Por sugestão de um amigo querido, li essa semana “Um brinquedo de criar prodígios” – artigo do angolano José Eduardo Agualusa. Conta ele que, em entrevista, uma jornalista que levava em consideração o fato de ele escrever de diversas cidades diferentes – Luanda, Rio de Janeiro, Lisboa, Pangim (capital de Goa, na Índia) - perguntou “Que língua portuguesa é a sua?”
Ele respondeu que sua língua não está limitada por fronteiras políticas ou geográficas. “O que me interessa é o português total”, disse. A partir daí, lembra os países em que se fala a língua portuguesa, sem se esquecer da influência dos árabes para a formação de nossa língua.
Voltando de viagem no fim de semana, vi próximo à cidade de Tanabi, um depósito com o seguinte nome no painel: AGRO EXPORT SEMENTES PAPPINI. Lembrei-me do texto de José Eduardo na hora; cheguei a parar e fotografar aquele painel.
Pois bem, a partir do nome desse estabelecimento, quero falar sobre nossa língua, mas sigo por outro caminho. Vejam: “AGRO” é um prefixo grego e significa “campo”; “EXPORT”, importado do inglês; “SEMENTE”, vem do latim “sêmen” e “PAPPINI” sugere nome próprio italiano. Pronto! – responderia eu – essa é minha língua portuguesa.

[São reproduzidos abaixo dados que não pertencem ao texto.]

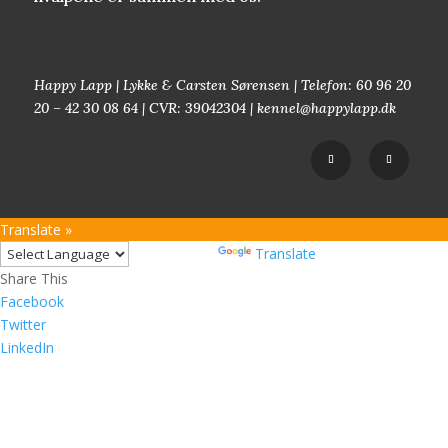
Happy Lapp | Lykke & Carsten Sørensen | Telefon: 60 96 20
20 – 42 30 08 64 | CVR: 39042304 | kennel@happylapp.dk
Translate »
Powered by
Translate
Share This
Facebook
Twitter
LinkedIn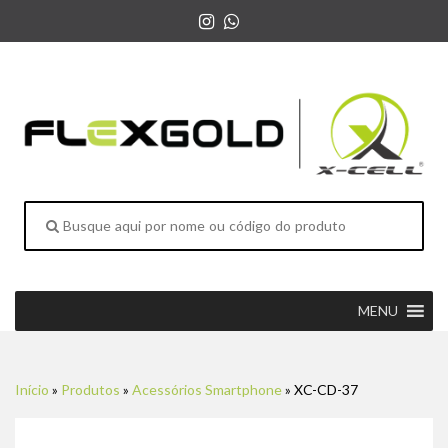
MENU
Início
»
Produtos
»
Acessórios Smartphone
»
XC-CD-37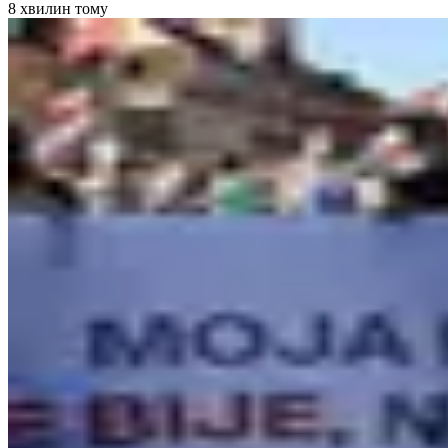
8 хвилин тому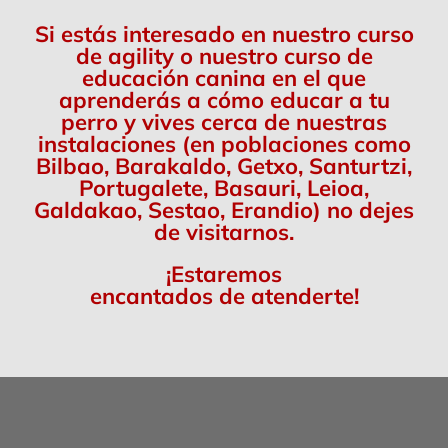
Si estás interesado en nuestro curso
de agility o nuestro curso de
educación canina en el que
aprenderás a cómo educar a tu
perro y vives cerca de nuestras
instalaciones (en poblaciones como
Bilbao, Barakaldo, Getxo, Santurtzi,
Portugalete, Basauri, Leioa,
Galdakao, Sestao, Erandio) no dejes
de visitarnos.
¡Estaremos
encantados de atenderte!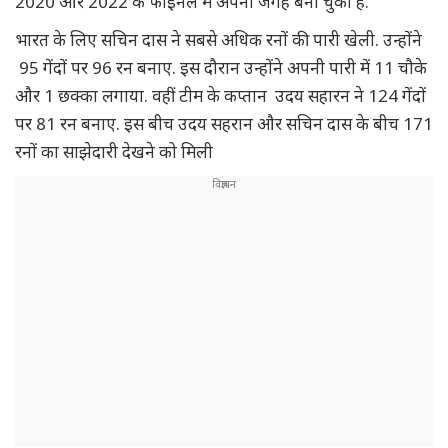
2020 और 2022 के फाइनल में अपनी जगह बना चुका है.
भारत के लिए सचिन दास ने सबसे अधिक रनों की पारी खेली. उन्होंने
95 गेंदों पर 96 रन बनाए. इस दौरान उन्होंने अपनी पारी में 11 चौके
और 1 छक्का लगाया. वहीं टीम के कप्तान उदय सहारन ने 124 गेंदों
पर 81 रन बनाए. इस बीच उदय सहरान और सचिन दास के बीच 171
रनों का साझेदारी देखने को मिली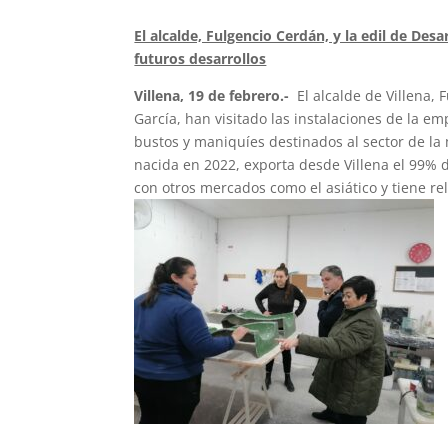
El alcalde, Fulgencio Cerdán, y la edil de De
futuros desarrollos
Villena, 19 de febrero.-
El alcalde de Villena, 
García, han visitado las instalaciones de la em
bustos y maniquíes destinados al sector de la
nacida en 2022, exporta desde Villena el 99%
con otros mercados como el asiático y tiene r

Todos sabem que na região chamada Lácio havia duas modalidades de latim: o clássico – usado pelas pessoas com instrução e o vulgar, baseado na expressão espontânea popular. Nossa língua tem origem no latim vulgar. Acontece que, além das influências que ocorreram em Portugal, ao chegar ao Brasil, os portugueses se depararam com os nossos nativos e as línguas indígenas; depois com os africanos que vieram como escravos. Em seguida, com os italianos e por aí vai. O Brasil, como um “país cordial” e acolhedor, tem recebido estrangeiros de toda parte e se deixa seduzir pelos respectivos idiomas.
Cada dia mais, vemos essa mistura que nos surpreende, provando que a língua é processo dinâmico.
Gostei do posicionamento de Agualusa: “O português que me interessa é o total”; para mim também é assim. Não há um país, estado ou região em que nossa língua seja mais correta; tudo é português.
E o autor angolano conclui brilhantemente: “A minha língua é uma mulata feliz, fértil e generosa, que namorou com o tupi...” Vemos que hoje ela “fica” com muitos idiomas e “se deixa engravidar” por todos eles. Não há uma página de revista ou jornal; um quarteirão com nomes de lojas, restaurantes ou bares; nomes de filmes, novelas, em que não vemos essas influências todas.
Ah, ia me esquecendo... Esse depósito fica na estrada próximo a TANABI e VOTUPORANGA, palavras indígenas. Só faltou dizer que, saindo da “garage” havia um “chofer” que levava um “garçon” para trabalhar na “boate”, decorada com um lindo “abajur” (palavras francesas).